In film, the principle of a matte requires masking certain areas of the film emulsion to selectively control which areas are exposed. However, many complex special-effects scenes have included dozens of discrete image elements, requiring very complex use of mattes.

For an example of a simple matte, we may wish to depict a group of actors in front of a store, with a massive city visible above the store's roof. We would have two images-- the actors on the set, and the image of the city-- to combine onto a third. This would require two masks/mattes. One would mask everything above the store's roof, and the other would mask everything below it. By using these masks/mattes when copying these images onto the third, we can combine the images without creating ghostly double-exposures. In film, this is an example of a static matte, where the shape of the mask does not change from frame to frame.

Other shots may require mattes that change, to mask the shapes of moving objects such as human beings or spaceships. These are known as travelling mattes. Travelling mattes enable greater freedom of composition and movement, but they are also more difficult to accomplish. Bluescreen techniques, originally invented by Petro Vlahos, are probably the best known techniques for creating travelling mattes, although rotoscoping and multiple motion control passes have also been used in the past.

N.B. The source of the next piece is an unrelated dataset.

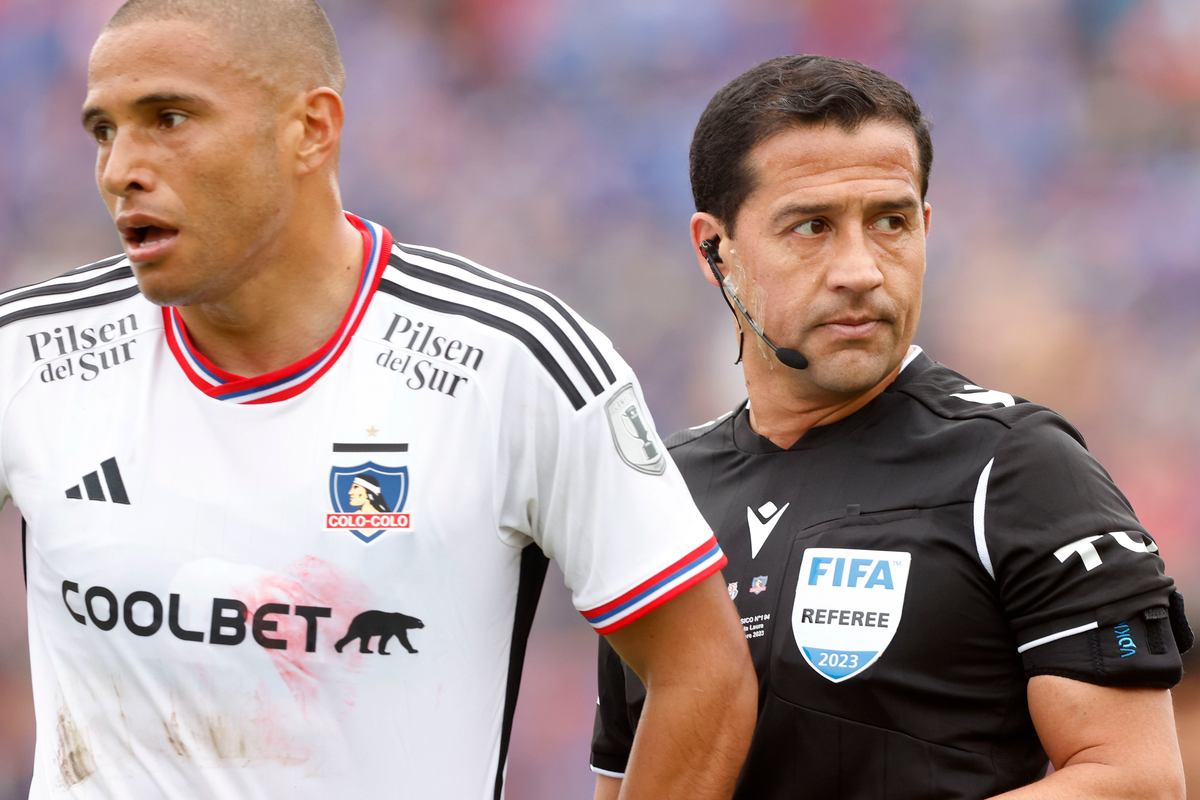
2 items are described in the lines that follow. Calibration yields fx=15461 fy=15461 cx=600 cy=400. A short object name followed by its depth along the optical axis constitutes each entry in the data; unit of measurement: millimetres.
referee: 9788
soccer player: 9777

[edit] Mattes and widescreen filming

Another use of mattes in filmmaking is to create a widescreen effect. In this process, the top and bottom of a standard frame are matted out, or masked, with black bars, i.e. the film print has a thick frame line. Then the frame within the full frame is enlarged to fill a screen when projected in a theater.

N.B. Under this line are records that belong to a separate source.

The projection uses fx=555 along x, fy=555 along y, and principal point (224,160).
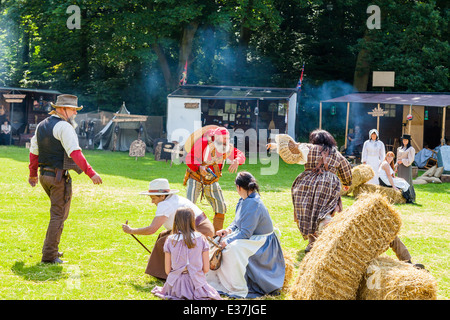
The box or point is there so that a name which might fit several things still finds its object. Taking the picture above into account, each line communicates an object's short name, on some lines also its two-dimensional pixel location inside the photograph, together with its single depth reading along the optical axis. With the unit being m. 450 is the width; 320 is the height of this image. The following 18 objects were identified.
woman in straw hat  5.70
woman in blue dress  5.75
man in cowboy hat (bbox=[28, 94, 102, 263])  6.52
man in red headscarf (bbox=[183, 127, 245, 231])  7.69
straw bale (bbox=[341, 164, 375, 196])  13.09
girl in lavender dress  5.20
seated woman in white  12.36
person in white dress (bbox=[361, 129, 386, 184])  13.71
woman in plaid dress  7.07
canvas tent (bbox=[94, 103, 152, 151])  26.45
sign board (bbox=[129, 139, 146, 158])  23.45
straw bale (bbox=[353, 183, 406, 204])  12.59
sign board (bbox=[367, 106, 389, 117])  23.06
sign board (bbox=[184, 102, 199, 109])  26.41
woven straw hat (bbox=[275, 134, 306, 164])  7.07
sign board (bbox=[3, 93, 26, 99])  28.64
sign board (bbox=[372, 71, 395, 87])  28.43
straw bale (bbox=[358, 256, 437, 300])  4.62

Thus, in "masked widescreen" an image with an aspect ratio of 1.85:1 is created by using a standard, 1.33:1 frame and matting out the top and bottom. If the image is matted during the filming process it is called a "hard matte." In contrast, if the full frame is filled during filming and the projectionist is relied upon to matte out the top and bottom in the theater, it is referred to as a "soft matte."

In video, a similar effect is often used to present widescreen films on a conventional, 1.33:1 television screen. In this case, the process is called letterboxing. For video transfers, transferring a "soft matte" film to a home video format with the full frame exposed, thus removing the mattes at the top and bottom, is referred to as an "open matte transfer." In contrast, transferring a "soft matte" film to a home video format with the theatrical mattes intact is referred to as a "closed matte transfer."

[edit] Garbage matte

A "garbage matte" is often hand-drawn, sometimes very quickly made, and can be used to exclude parts of an image that a procedural process, such as bluescreen, would not remove. The name stems from the fact that the matte removes "garbage" from the procedurally produced image. This "garbage" might include a rig that is holding a model or the lighting grid above the top edge of the bluescreen. Garbage mattes can also be used to include parts of the image that might otherwise have been removed by the bluescreen, such as too much blue reflecting on a shiny model ("blue spill").